Eles são bons e foram para a rua mostrar em quê ou perguntar a quem ainda não sabe

"Quer saber no que é que eu sou bom?" faz parte da campanha da equipa paralímpica para Pequim. Os números são esmagadores: conquistaram 81 medalhas em edições anteriores

a Franquelim não tem dúvidas. "As palmas só aparecem no aeroporto quando os atletas regressam com as medalhas", diz este transeunte, de 61 anos, sensibilizado com a acção provocatória dos atletas paralímpicos portugueses. Ele e tantas outras pessoas foram surpreendidas na passada quarta-feira no pátio junto à Gare do Oriente, no Parque das Nações, em Lisboa. A rotina sai-do-comboio-atravessa-a-rua entra-no-metro-corre-para-o-emprego viu-se subitamente interrompida. Tal e qual como a vida normal de muitos atletas paralímpicos.

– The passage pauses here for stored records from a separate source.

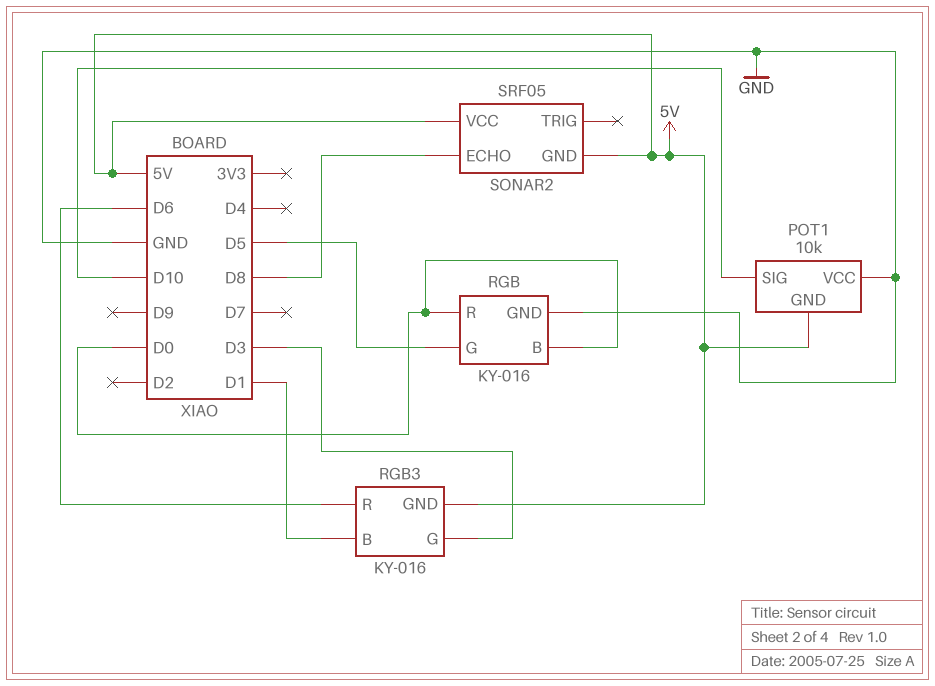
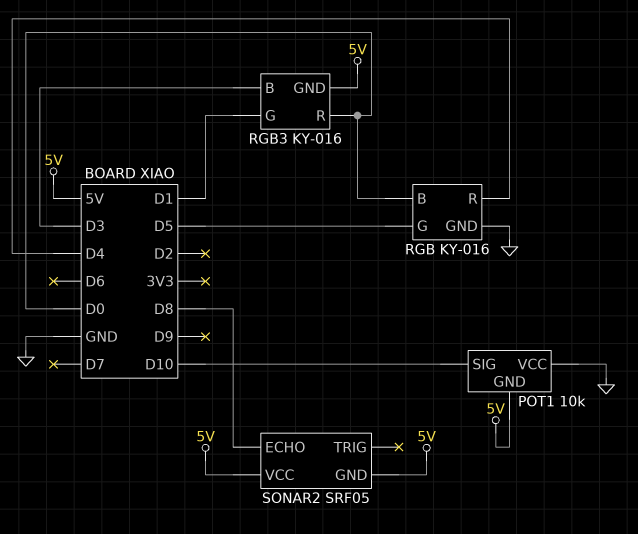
RGB pin R: D0 -> D4
RGB3 pin B: D1 -> D3
RGB3 pin G: D3 -> D1
RGB3 pin R: D6 -> D0

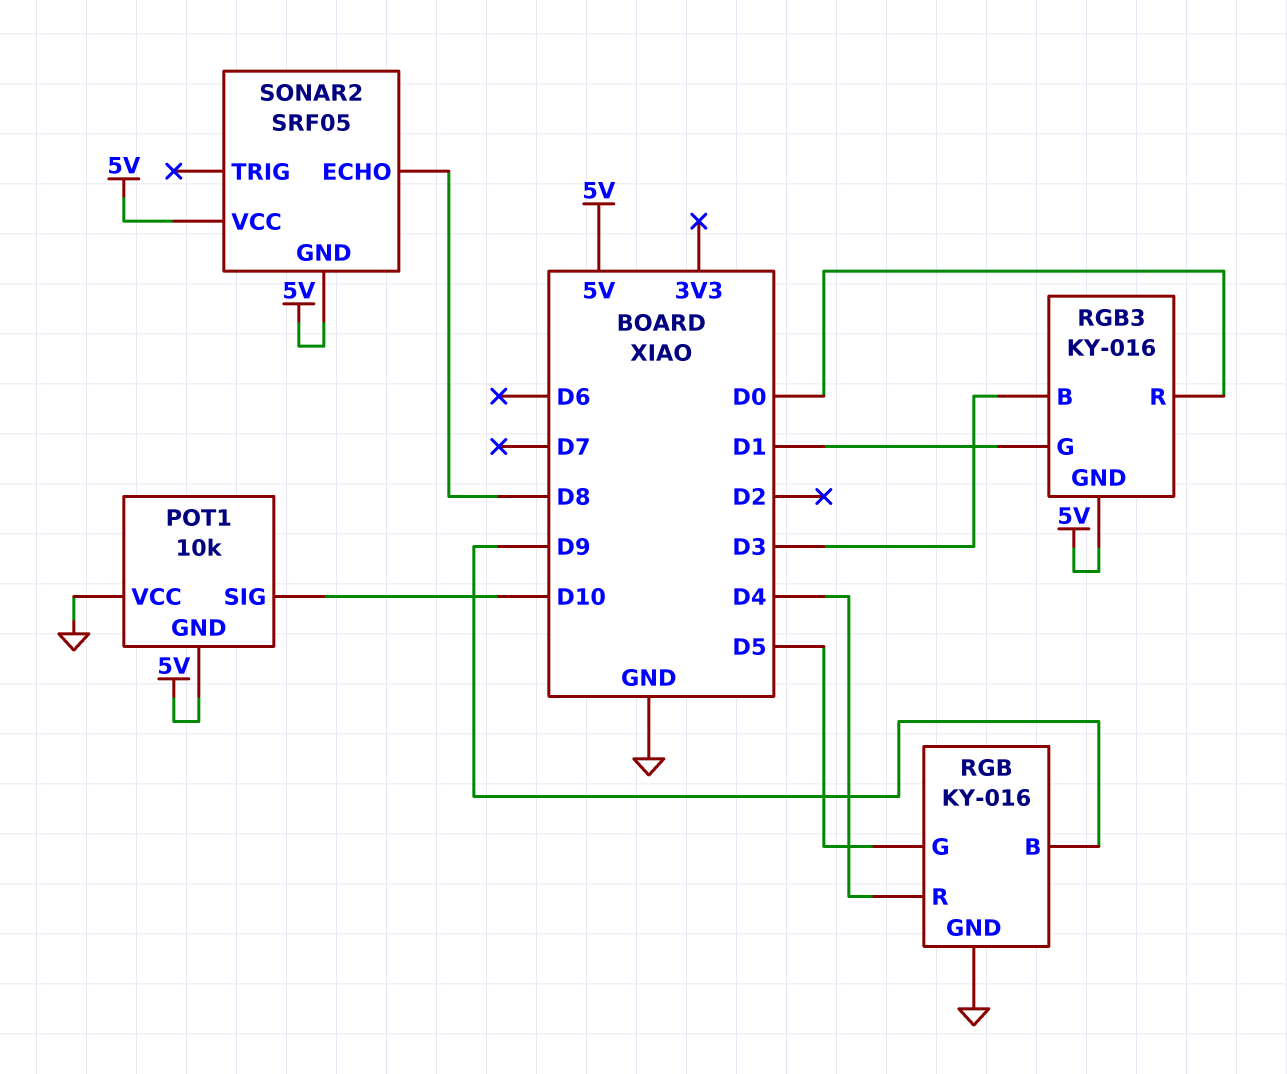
RGB pin B: D0 -> D9

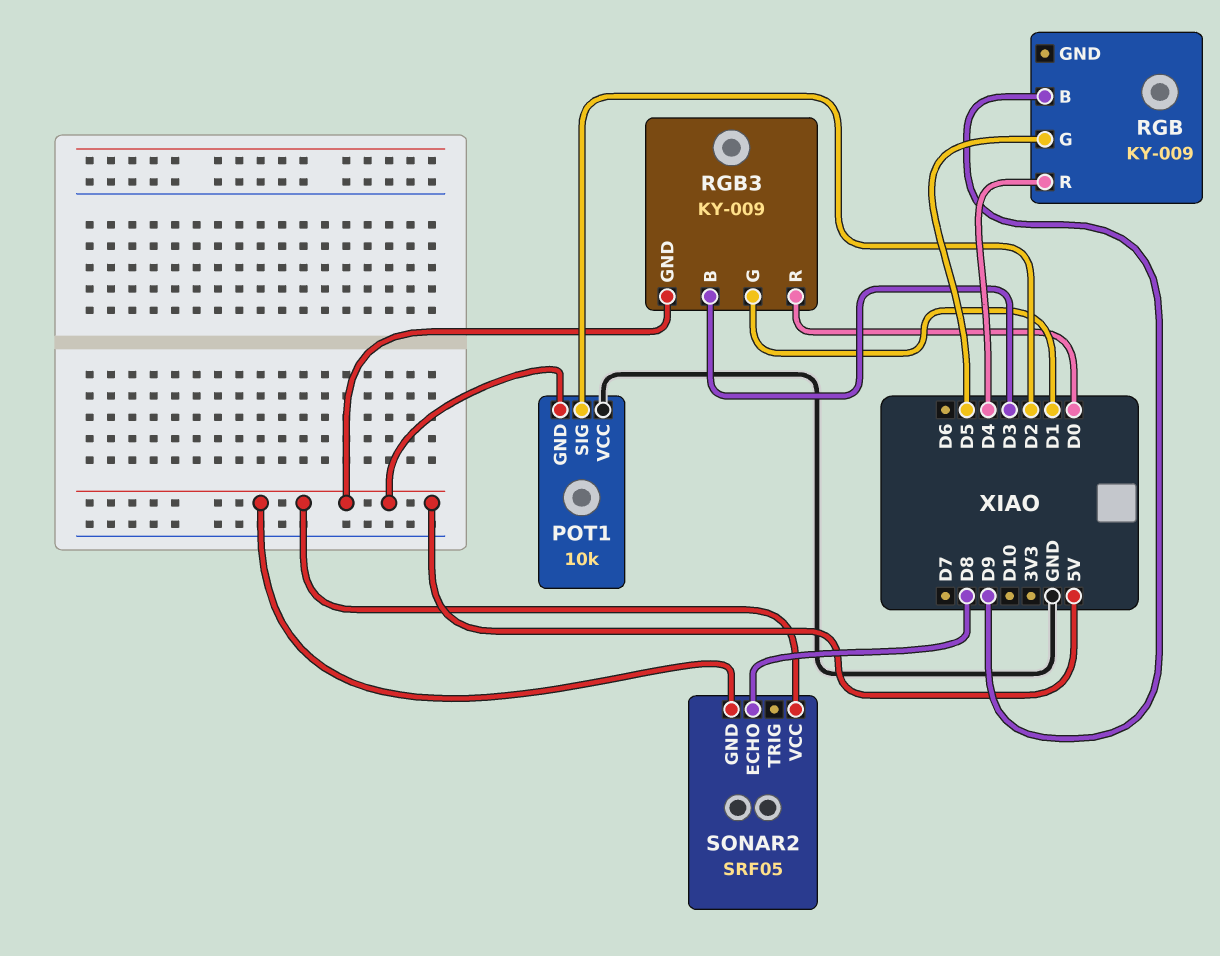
POT1 pin SIG: D10 -> D2
RGB: KY-016 -> KY-009
RGB pin GND: GND -> none
RGB3: KY-016 -> KY-009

Bento Amaral é um desses exemplos. Casado e com dois filhos, este portuense viu a sua vida mudar brutalmente aos 25 anos, quando foi projectado por uma onda para o fundo: bateu com a cabeça na areia e partiu a quinta vértebra. O acidente deixou-o tetraplégico, mas não o afastou do mar. Hoje, este enólogo e professor universitário é, aos 39 anos, atleta paralímpico na modalidade de
vela adaptada e é um dos 33 atletas portugueses qualificados para disputar os Jogos Paralímpicos
de Pequim.
A tenda estava montada no terreiro da gare e tudo estava pronto para as ruas se encontrarem, de repente, invadidas com cartazes. Alguns dos atletas paralímpicos que vão representar Portugal investiram no "ataque" e nem mesmo o intenso sol das três da tarde os afastou.
Carlos Lopes, invisual multimedalhado no atletismo, Cristina Gonçalves (boccia) ou Simone Fragoso (natação) foram dos mais interventivos - "Quer saber no que é que eu sou bom?", diziam os cartazes dos "super-atletas". E estendiam a mão com os panfletos às pessoas que se lhes atravessavam à frente. O primeiro impacto teria réplicas. Ninguém ficou indiferente.

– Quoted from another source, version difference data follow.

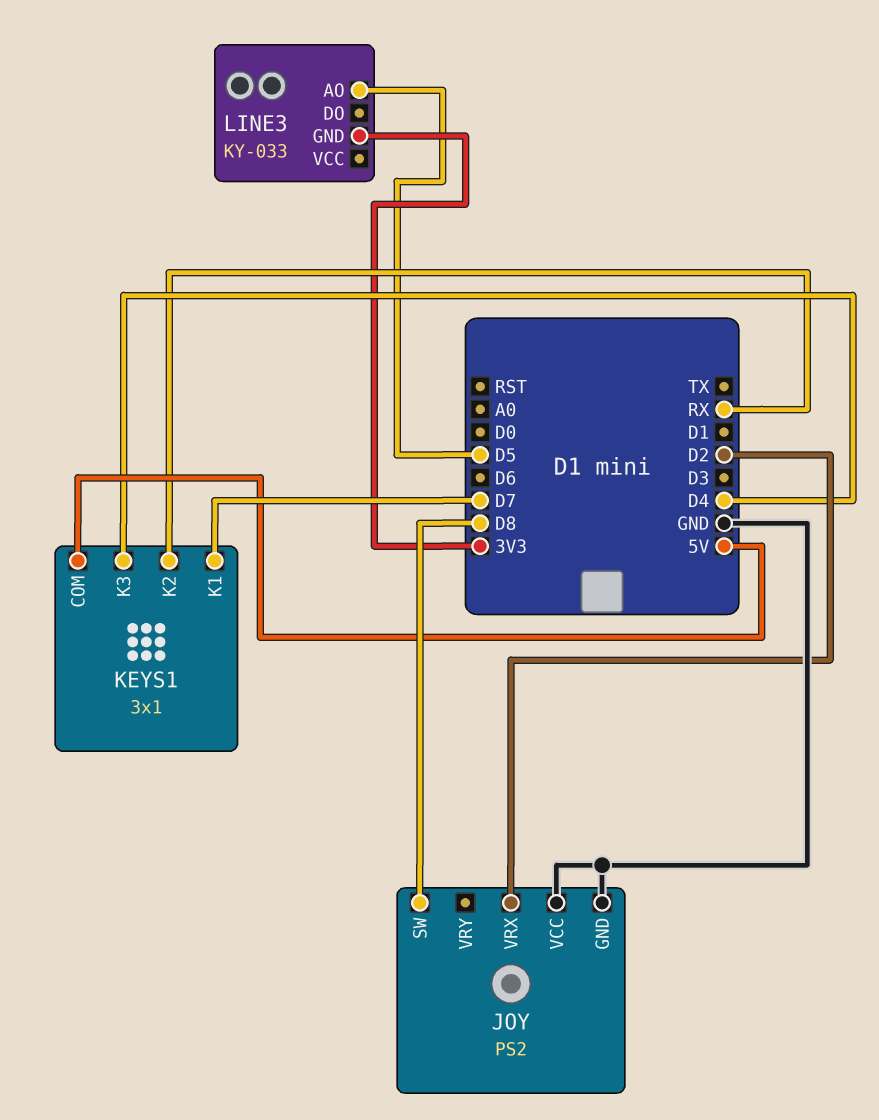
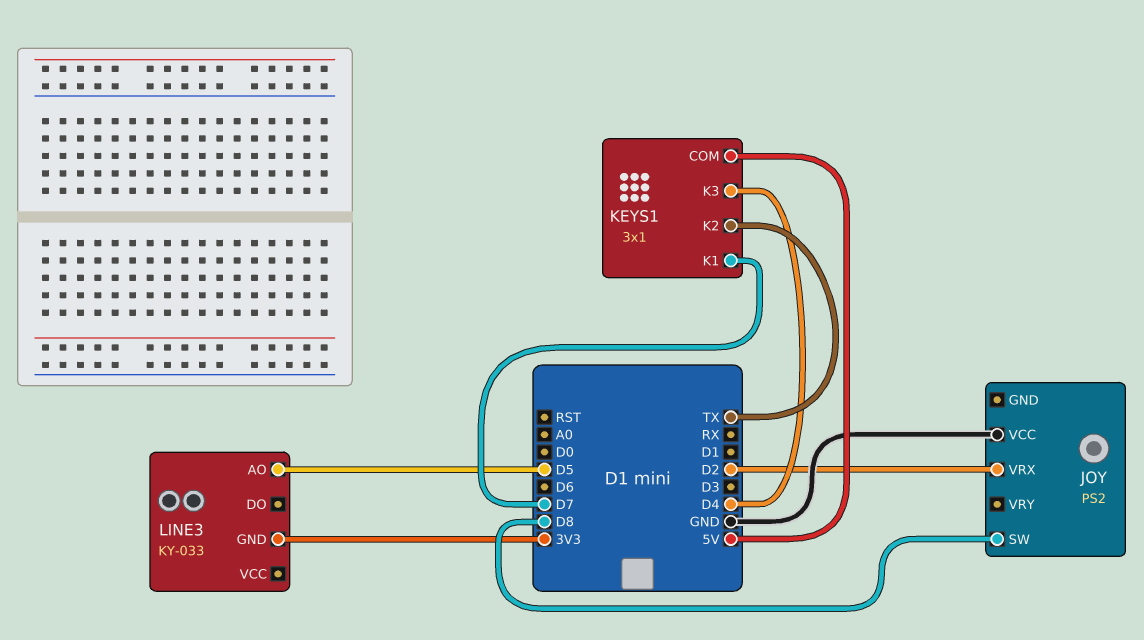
JOY pin GND: GND -> none
KEYS1 pin K2: RX -> TX

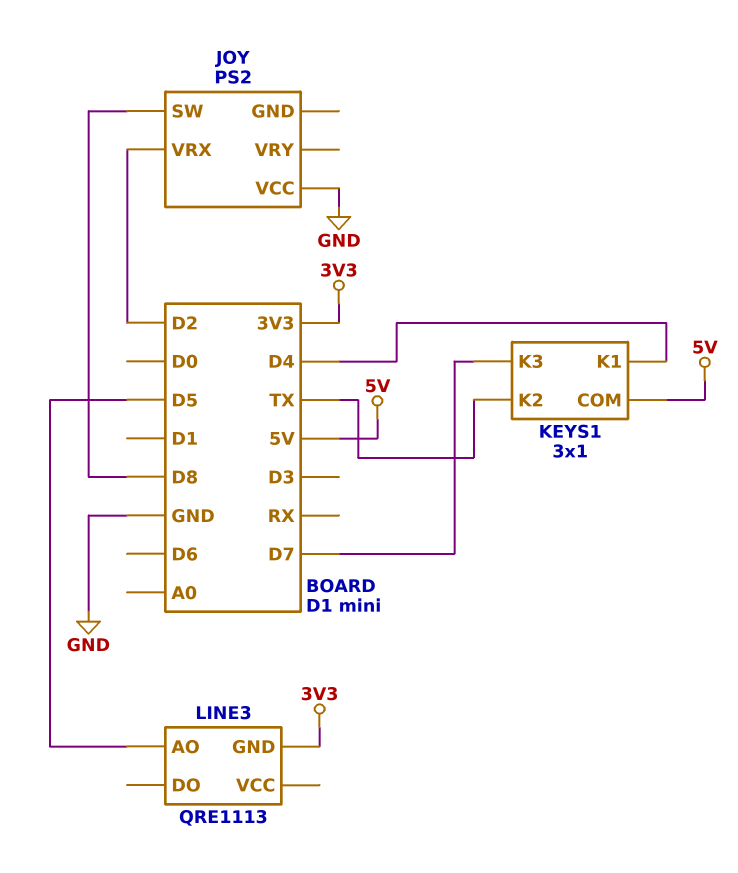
KEYS1 pin K1: D7 -> D4
KEYS1 pin K3: D4 -> D7
LINE3: KY-033 -> QRE1113

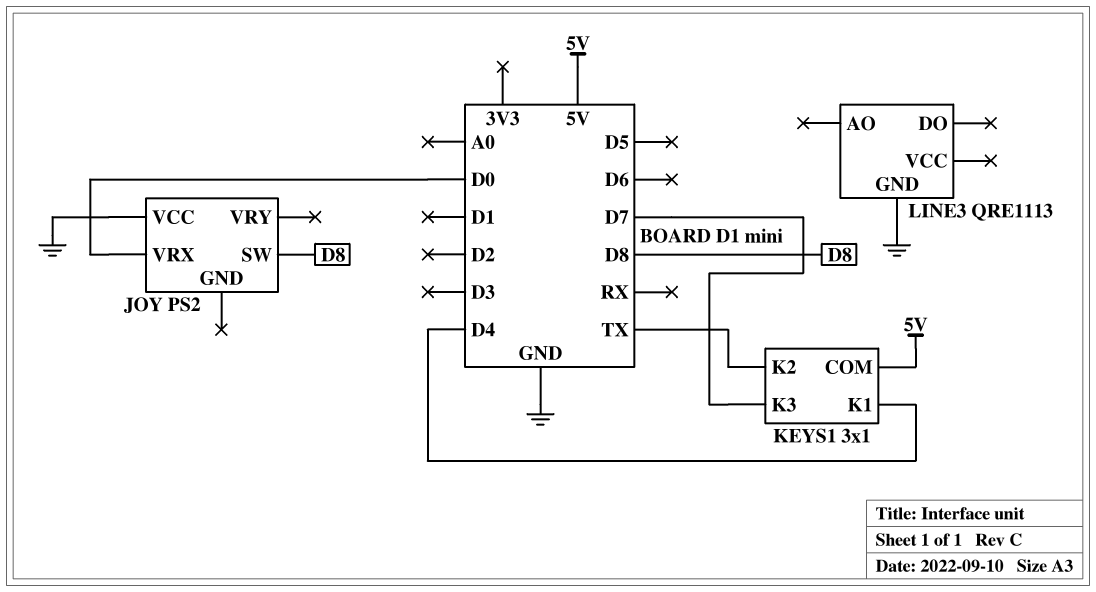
JOY pin VRX: D2 -> D0
LINE3 pin AO: D5 -> none
LINE3 pin GND: 3V3 -> GND

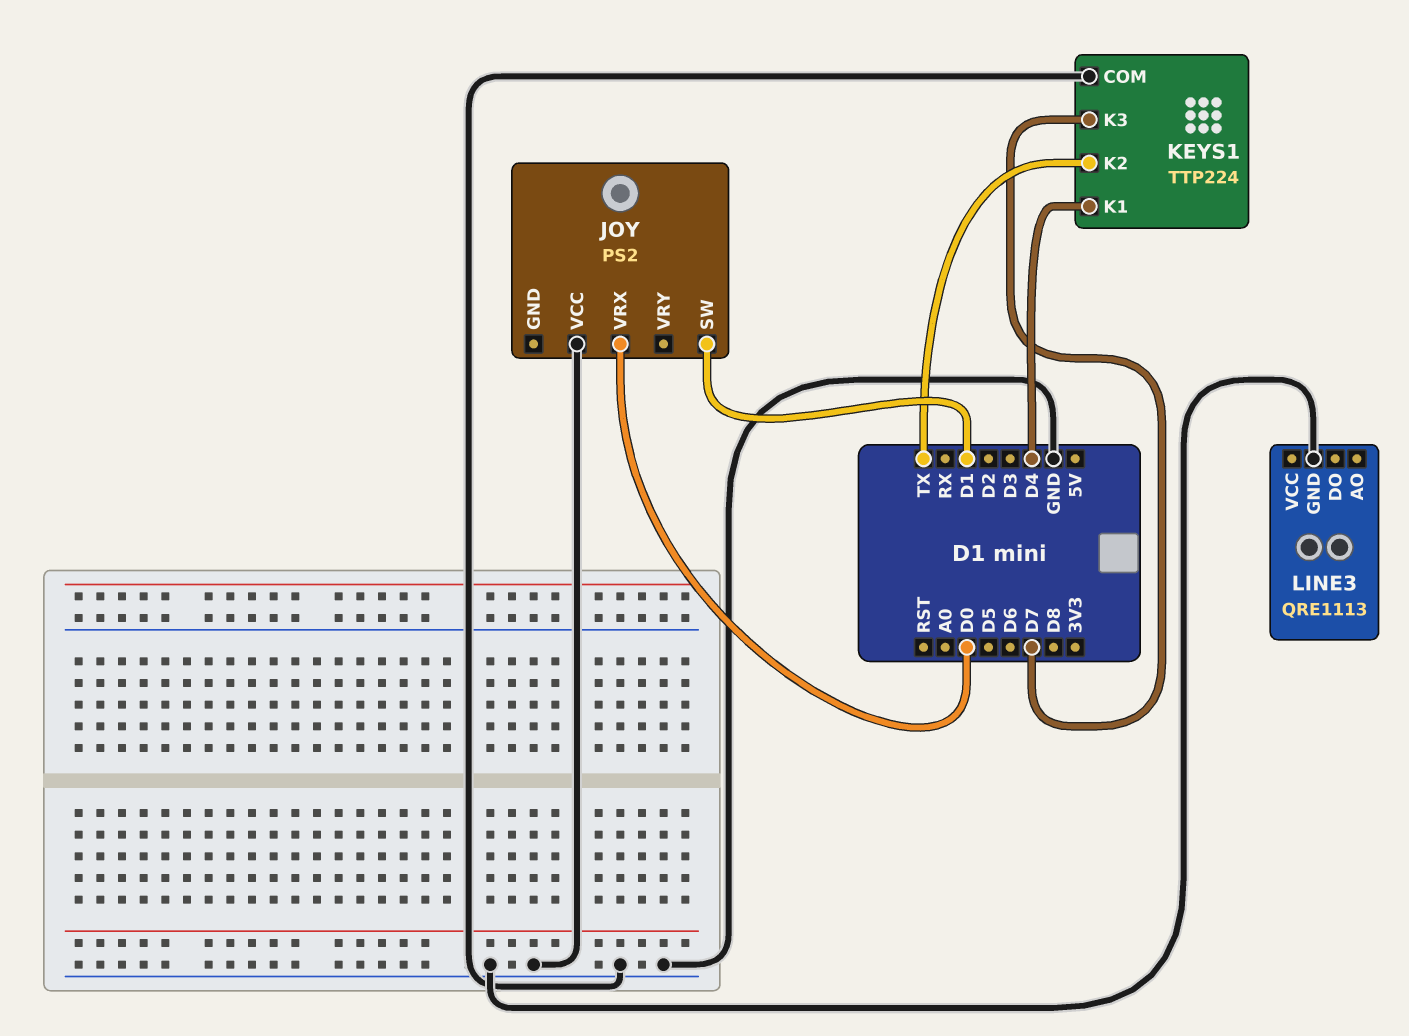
JOY pin SW: D8 -> D1
KEYS1: 3x1 -> TTP224
KEYS1 pin COM: 5V -> GND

A música de fundo que saía da tenda é de Luís Represas, que criou o hino desta comitiva. É a oitava vez que Portugal se faz representar nuns Jogos Paralímpicos. "Sabemos tudo o que nós somos capazes/Queremos fazer mais do que o melhor/Somos o mastro da bandeira dos audazes", conta-nos a letra. Eles, os atletas, contam a quem quer ouvir as suas histórias. Ou então interpelam.
É também nisto que eles são bons, a vir para a rua questionar quem passa - e quem passa na maioria das vezes nem sabe o que são os Jogos Paralímpicos. "Sou muito sincero: só quando passa na televisão é que vejo. Se não passa, não sei", confessa Nuno Afonso, de 23 anos, parado a beber as palavras de Cristina Gonçalves.
Cristina sofre de paralisia cerebral. Tem as muletas enfeitadas com cromos de atletas e actores de telenovelas. A sua força tem trazido medalhas em boccia. E nem Simão, com alguma vergonha típica dos nove anos de idade, resistiu a pedir um autógrafo.
Leila Marques nasceu com uma malformação congénita, supostamente devido a uma aderência que se formou em torno do braço direito e se fixou na placenta. Com a falta de oxigenação, as células morreram. "Talvez se não tivesse nascido com uma deficiência ter-me-ia acomodado mais facilmente à vida porque tudo seria mais fácil para mim. Assim sendo, trabalhei muito mais para ter aquilo que queria", conta a recordista mundial dos 100m bruços e medalha de bronze nos Mundiais de 2006.
Nuno Alves, Presidente da Associação de Atletas Portadores de Deficiência (AAPD), prefere chamar a atenção para os três mil praticantes de desporto adaptado do conjunto de um milhão de pessoas portadoras de deficiência em Portugal: "Queremos passar a todos a nossa experiência de vida e sensibilizar a sociedade para o Movimento Paralímpico e o desporto adaptado. Acreditamos que esta campanha faça gerar uma onda de energia positiva que mobilize as pessoas para a necessidade de inclusão dos deficientes na sociedade".
A campanha, liderada pela Galp Energia com o nome Testemunhos de Vida, contou com caras conhecidas como Fernanda Freitas, Anabela Teixeira, Aurora Cunha e Gentil Martins. "São estas iniciativas que ajudam a criar uma cultura de inclusão das pessoas portadoras de deficiência na sociedade portuguesa", conta Humberto Santos, presidente da Federação Portuguesa de Desporto para Deficientes.
Esta iniciativa está assente em plataformas de comunicação e pode ser visitada no blogue enistoquesomosbons.blogspot.com, bem como 15 vídeos do YouTube com relatos dos desportistas na primeira pessoa.